Enquanto é atazanado pelos e-mails do ERN, Fioravanti ainda tem de resolver dois sequestros cabeludos e encontrar uma pessoa cuja recompensa – paga por um sultão de Dubai – beira o milhão de reais. O mais complicado, doutor, é que a única pista é a foto de uma, como eu diria… uma bunda.

Sim, belíssima – é o que afirma o autor, ao menos. (Aliás, tem um capítulo inteiro, se bem que são todos curtos, o que aumenta o prazer de ler, sobre as cavidades recônditas nela contidas.)

Durante a viagem ao Paraguai, em um carro roubado que era dele mesmo, ERN dá carona a outra fugitiva, Maria Augusta, que podia ser feita pela Natalie Portman. Ela está abandonando o marido, um prefeito milionário que atrai turistas para a pequena cidade com histórias de disco voador.

Maria Augusta tenta convencer ERN que o Hino Nacional só serve para atormentar jogador de futebol, que já entra em campo cabisbaixo por não saber a letra do hino. Por isso, deveria ser trocado pela Aquarela do Brasil. E, de quebra, ainda consegue levá-lo para a cama (em um belíssimo texto, plagiado por ERN de um escritor cubano).

Na maioria das histórias policiais, doutor, o morto e o seu assassino são revelados no fim.

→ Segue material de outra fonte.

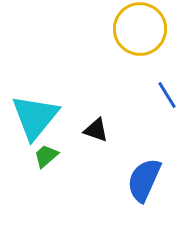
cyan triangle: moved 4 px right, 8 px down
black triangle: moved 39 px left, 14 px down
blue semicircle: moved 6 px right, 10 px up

Nas novelas também. Nesta, é no começo. E ainda que foi com um Grande Saca-Rolhas. E nem assim a gente perde a vontade de ler até a última página. Eu levei mais ou menos um dia e meio.

O que me preocupa, doutor, é que o texto do Prata vem melhorando. Acho que com a tarimba que ganhou nas novelas. É ação atrás de ação, ele não perde tempo com lero-lero. Aliás, por falar nisso, acho que ele pode fazer a continuação, Os Viúvos 2 com a viagem da Tinha (não vou dizer com quem). Poderia se chamar Suruba em Dubai.

E então, o que eu faço, doutor? Me mato? Escrevo um livro melhor que o dele? Ou recorro ao Grande Saca-Rolhas?